Show that infinitely many of the numbers

11, 101, 1001, 10001, 100001,...

are composite

Homework Equations

The Attempt at a Solution

So by inspecting these numbers, I notice that 11, 1001, 100001 are all divisible by 11.
The numbers can be represented at 10^{n}+1
and when n=2k+1 where k is an integer, this number is divisible by 11, thus having a proper divisor less than √n and thus being composite.

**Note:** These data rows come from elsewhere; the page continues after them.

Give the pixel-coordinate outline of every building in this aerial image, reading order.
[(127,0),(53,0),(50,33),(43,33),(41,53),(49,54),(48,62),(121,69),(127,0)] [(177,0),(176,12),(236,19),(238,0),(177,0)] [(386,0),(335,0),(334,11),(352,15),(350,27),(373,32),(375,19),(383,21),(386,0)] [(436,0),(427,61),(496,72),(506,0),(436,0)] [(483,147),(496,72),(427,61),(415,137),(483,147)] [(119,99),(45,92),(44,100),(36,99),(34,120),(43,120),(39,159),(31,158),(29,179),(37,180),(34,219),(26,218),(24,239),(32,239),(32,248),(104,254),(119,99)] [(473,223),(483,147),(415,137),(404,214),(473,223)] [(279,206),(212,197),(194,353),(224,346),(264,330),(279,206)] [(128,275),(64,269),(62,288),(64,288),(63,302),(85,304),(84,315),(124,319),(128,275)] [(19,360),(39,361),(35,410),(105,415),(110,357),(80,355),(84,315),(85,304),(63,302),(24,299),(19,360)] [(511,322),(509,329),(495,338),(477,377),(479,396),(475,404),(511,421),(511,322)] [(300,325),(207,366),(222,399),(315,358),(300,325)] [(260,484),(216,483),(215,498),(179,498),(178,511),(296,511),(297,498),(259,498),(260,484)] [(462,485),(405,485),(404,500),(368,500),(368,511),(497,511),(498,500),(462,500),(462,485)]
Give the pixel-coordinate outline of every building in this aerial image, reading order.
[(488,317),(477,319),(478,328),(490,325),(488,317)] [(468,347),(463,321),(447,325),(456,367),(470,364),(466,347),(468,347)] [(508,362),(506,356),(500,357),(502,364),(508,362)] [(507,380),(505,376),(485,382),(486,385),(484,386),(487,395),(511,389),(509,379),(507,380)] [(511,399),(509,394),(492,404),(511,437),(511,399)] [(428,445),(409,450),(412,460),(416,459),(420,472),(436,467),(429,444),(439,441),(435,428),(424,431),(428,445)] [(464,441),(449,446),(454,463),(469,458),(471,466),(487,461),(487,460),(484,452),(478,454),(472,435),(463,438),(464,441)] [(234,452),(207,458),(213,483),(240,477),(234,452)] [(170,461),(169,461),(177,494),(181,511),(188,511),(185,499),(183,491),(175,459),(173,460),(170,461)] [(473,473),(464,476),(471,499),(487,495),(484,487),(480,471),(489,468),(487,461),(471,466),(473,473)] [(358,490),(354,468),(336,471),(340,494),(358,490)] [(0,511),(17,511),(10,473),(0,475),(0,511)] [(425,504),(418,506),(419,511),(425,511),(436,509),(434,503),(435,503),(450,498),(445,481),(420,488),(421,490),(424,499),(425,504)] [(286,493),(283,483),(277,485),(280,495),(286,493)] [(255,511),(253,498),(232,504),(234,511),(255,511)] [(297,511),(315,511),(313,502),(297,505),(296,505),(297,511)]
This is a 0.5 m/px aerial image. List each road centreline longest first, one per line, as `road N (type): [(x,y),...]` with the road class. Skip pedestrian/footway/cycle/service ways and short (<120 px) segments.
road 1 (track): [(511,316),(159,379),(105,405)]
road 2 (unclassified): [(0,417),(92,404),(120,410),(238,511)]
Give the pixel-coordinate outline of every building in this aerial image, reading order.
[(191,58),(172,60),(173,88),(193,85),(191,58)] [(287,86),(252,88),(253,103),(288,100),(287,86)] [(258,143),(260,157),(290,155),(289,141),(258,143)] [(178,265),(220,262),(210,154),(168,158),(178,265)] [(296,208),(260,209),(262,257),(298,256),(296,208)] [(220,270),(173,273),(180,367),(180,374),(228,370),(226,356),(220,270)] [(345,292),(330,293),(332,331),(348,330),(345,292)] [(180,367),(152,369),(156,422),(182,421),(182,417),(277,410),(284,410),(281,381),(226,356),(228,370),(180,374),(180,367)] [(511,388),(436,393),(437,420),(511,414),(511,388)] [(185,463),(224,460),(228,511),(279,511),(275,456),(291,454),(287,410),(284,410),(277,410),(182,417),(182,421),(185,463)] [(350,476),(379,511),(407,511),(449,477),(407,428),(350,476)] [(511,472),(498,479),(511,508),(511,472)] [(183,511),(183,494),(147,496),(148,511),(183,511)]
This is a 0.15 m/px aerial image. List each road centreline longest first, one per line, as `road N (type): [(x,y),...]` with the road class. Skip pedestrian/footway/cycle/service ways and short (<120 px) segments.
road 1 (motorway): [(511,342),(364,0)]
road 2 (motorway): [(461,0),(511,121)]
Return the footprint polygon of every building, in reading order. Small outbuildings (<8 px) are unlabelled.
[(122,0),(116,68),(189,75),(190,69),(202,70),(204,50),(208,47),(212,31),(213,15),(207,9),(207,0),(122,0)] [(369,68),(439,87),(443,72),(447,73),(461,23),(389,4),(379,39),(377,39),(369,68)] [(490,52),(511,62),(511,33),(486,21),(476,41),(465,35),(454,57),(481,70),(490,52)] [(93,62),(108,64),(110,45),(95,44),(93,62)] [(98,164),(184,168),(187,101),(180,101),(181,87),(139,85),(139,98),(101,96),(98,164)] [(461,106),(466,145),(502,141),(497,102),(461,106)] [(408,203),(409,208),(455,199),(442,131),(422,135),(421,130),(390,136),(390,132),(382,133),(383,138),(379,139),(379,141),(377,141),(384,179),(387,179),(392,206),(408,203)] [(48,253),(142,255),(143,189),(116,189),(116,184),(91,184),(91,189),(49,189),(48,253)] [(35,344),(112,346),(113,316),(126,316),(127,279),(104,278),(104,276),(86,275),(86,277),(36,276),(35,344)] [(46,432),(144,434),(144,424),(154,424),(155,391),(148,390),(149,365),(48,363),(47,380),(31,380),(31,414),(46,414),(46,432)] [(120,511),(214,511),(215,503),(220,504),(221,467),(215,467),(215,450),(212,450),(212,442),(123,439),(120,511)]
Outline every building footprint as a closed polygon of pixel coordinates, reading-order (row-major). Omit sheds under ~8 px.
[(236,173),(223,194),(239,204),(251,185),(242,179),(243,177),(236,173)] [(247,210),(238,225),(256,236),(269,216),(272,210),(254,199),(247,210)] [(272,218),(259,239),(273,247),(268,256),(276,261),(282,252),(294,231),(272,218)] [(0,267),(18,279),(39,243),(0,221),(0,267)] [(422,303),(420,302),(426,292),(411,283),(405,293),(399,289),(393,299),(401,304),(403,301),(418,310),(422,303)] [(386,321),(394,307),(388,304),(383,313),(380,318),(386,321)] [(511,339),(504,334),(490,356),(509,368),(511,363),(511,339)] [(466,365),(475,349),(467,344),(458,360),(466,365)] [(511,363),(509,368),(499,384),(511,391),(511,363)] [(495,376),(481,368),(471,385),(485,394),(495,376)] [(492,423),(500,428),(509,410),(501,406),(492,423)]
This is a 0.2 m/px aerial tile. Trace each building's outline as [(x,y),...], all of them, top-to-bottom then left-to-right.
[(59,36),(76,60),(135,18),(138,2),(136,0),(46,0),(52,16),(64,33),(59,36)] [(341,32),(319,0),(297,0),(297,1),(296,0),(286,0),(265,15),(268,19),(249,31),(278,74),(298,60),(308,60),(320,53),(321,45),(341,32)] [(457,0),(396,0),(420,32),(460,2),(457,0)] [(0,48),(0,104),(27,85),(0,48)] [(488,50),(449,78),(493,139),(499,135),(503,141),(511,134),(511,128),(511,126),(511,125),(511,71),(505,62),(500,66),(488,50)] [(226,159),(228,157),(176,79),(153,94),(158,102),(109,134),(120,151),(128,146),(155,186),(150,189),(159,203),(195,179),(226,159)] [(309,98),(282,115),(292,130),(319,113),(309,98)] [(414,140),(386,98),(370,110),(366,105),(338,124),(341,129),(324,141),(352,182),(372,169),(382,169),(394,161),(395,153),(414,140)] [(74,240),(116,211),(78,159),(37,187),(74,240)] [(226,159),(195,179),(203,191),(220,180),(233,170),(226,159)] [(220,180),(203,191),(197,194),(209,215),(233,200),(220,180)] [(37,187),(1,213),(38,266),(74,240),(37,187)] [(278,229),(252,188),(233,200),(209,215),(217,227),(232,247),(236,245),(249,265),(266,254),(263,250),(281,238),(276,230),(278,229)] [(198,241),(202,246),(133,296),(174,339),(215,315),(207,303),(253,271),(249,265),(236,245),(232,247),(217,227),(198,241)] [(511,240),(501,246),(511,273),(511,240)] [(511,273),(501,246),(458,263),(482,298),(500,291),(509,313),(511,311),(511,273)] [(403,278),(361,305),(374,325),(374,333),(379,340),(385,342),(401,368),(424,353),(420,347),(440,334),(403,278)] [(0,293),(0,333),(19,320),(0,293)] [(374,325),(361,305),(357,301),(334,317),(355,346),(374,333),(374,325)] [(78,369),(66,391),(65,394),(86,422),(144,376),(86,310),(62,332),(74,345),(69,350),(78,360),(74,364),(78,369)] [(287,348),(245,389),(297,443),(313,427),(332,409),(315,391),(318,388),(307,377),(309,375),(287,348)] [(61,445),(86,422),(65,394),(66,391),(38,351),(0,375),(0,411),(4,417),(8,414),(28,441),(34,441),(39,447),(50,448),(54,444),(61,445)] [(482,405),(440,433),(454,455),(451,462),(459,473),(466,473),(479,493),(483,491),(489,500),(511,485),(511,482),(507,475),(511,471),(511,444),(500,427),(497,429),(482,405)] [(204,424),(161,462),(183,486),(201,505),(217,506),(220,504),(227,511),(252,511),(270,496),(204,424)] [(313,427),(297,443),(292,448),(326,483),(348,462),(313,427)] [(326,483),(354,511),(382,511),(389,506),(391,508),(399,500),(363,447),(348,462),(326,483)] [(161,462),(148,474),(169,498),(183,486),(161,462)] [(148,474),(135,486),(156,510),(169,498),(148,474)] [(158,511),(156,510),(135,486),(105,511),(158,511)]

So I know this, but I don't think I've really shown that the number is divisible by 11, I have just noticed this fact. I attempted a solution by induction, but something tells me there is a better way to show this.

 

[basik156]

If I were able to prove that 10^n +1 has any proper divisor less than √10^n+1 then I have shown the claim. How to do this is where I'm at a wall...

 

[Dick]

1001=10^3+1. Can you show me that has a divisor of 11 without doing the numeric factorization? Big hint: do you know how to factor a^3+b^3? Can you show x^n+1 where n is odd has a factor of x+1 without even factorizing the polynomial?

 

[basik156]

I understand your first two questions, so I think to answer the third I need to use prime factorization, which is what I am working on now

 

[Dick]

I understand your first two questions, so I think to answer the third I need to use prime factorization, which is what I am working on now

No, you don't need prime factorization. You just need know how to find a factor of some polynomial expressions. The question doesn't have anything to do with 11 being prime.

 

[basik156]

I must be missing something big because I can't seem to show that x+1 would be a factor. I do know that any polynomial that has a zero at say x=k has a factor of (x-k).
So if x^(2k+1)+1 and by inspection , when x=-1 we have -1^n +1 where n is odd so -1^n+1 always equals zero. Thus x=-1 is a zero, thus x+1 is a factor.

Have I done the job?

 

[Dick]

I must be missing something big because I can't seem to show that x+1 would be a factor. I do know that any polynomial that has a zero at say x=k has a factor of (x-k).
So if x^(2k+1)+1 and by inspection , when x=-1 we have -1^n +1 where n is odd so -1^n+1 always equals zero. Thus x=-1 is a zero, thus x+1 is a factor.

Have I done the job?

You've got that part right! Now apply that to 10^3+1, 10^5+1 etc. If x+1 is factor of x^3+1 then 10+1 is a factor of 10^3+1, right?

 

[basik156]

When I claim n is odd haven't I taken care of all of those cases?

 

[Dick]

When I claim n is odd haven't I taken care of all of those cases?

Sure, now just sum up how the whole thing works. Why did you ask "I must be missing something big because I can't seem to show that x+1 would be a factor."?

 

[basik156]

I should've erased that part before I sent that last message. Thanks so much for your guidance!